A number of rail services will be disrupted as Network Rail carries out more than 200 engineering projects.
Trains to London, Manchester, Bath, Edinburgh and Glasgow are among those affected.
The worst affected roads will be major motorways, with some journeys taking as much as three times longer than normal. Drivers between Junctions 9 and 21 on the M25 should expect delays of up to 90 minutes, extending a typical 40-minute journey to more than two hours.
Some of 868,000 people are due to travel through Heathrow Airport between Good Friday and Easter Monday, including an extra 200,000 families compared with a typical Friday to Monday period.
Motorists heading in both directions on the M6 and southbound on the M5 towards the West Country should also prepare for hold-ups of almost an hour.
“With UK drivers spending an average of 30 hours in congestion last year, motorists are no stranger to sitting in traffic,” said Graham Cookson, chief economist and head of research at Inrix.

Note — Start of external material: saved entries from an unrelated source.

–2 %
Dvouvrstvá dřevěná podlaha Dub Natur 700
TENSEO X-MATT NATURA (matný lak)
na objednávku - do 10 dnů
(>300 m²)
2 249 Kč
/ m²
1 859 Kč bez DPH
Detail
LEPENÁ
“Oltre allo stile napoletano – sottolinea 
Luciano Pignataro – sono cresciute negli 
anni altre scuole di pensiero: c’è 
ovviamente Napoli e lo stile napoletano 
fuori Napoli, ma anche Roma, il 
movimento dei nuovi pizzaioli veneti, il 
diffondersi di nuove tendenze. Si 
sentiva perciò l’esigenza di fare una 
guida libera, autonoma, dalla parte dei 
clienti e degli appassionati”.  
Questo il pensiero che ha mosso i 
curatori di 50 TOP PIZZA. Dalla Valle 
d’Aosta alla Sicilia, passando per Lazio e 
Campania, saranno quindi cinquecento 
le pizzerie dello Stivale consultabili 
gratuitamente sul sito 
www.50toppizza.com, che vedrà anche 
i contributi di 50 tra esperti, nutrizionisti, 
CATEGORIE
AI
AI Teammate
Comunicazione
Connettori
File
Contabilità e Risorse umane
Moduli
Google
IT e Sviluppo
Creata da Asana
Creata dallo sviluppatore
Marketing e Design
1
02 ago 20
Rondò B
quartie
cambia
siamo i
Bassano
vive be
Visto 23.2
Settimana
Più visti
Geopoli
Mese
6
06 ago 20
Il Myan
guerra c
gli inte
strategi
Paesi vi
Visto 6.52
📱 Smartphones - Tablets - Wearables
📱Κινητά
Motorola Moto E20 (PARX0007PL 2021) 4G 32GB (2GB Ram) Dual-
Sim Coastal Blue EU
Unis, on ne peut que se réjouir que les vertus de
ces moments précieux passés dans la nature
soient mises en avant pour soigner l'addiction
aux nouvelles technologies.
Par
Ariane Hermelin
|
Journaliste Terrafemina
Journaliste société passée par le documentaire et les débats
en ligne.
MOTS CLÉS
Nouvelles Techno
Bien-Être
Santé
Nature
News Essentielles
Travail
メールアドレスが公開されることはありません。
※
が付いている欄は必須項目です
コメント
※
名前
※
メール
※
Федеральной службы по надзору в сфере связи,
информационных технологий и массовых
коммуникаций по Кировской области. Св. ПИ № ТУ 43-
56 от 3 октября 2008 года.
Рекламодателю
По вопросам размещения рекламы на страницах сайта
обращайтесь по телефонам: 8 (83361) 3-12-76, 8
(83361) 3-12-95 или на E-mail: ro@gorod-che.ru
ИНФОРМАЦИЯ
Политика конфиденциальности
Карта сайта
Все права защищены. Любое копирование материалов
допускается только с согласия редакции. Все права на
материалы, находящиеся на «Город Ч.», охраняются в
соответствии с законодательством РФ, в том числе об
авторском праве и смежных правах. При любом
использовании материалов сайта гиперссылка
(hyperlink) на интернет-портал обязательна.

“We expect significant delays over the Easter period due to a combination of factors, including the regular post-work peak, the start of the school break, people travelling on holiday, railway engineering works and tube closures.
“Our advice to drivers is to consider alternative routes or avoid peak times altogether. By checking live traffic data drivers can ensure they reach their destinations in good time.”
Highways England aid it has lifted more than 300 miles of roadworks ahead of the Easter getaway, meaning almost 98% of motorways and major A roads will be fully open.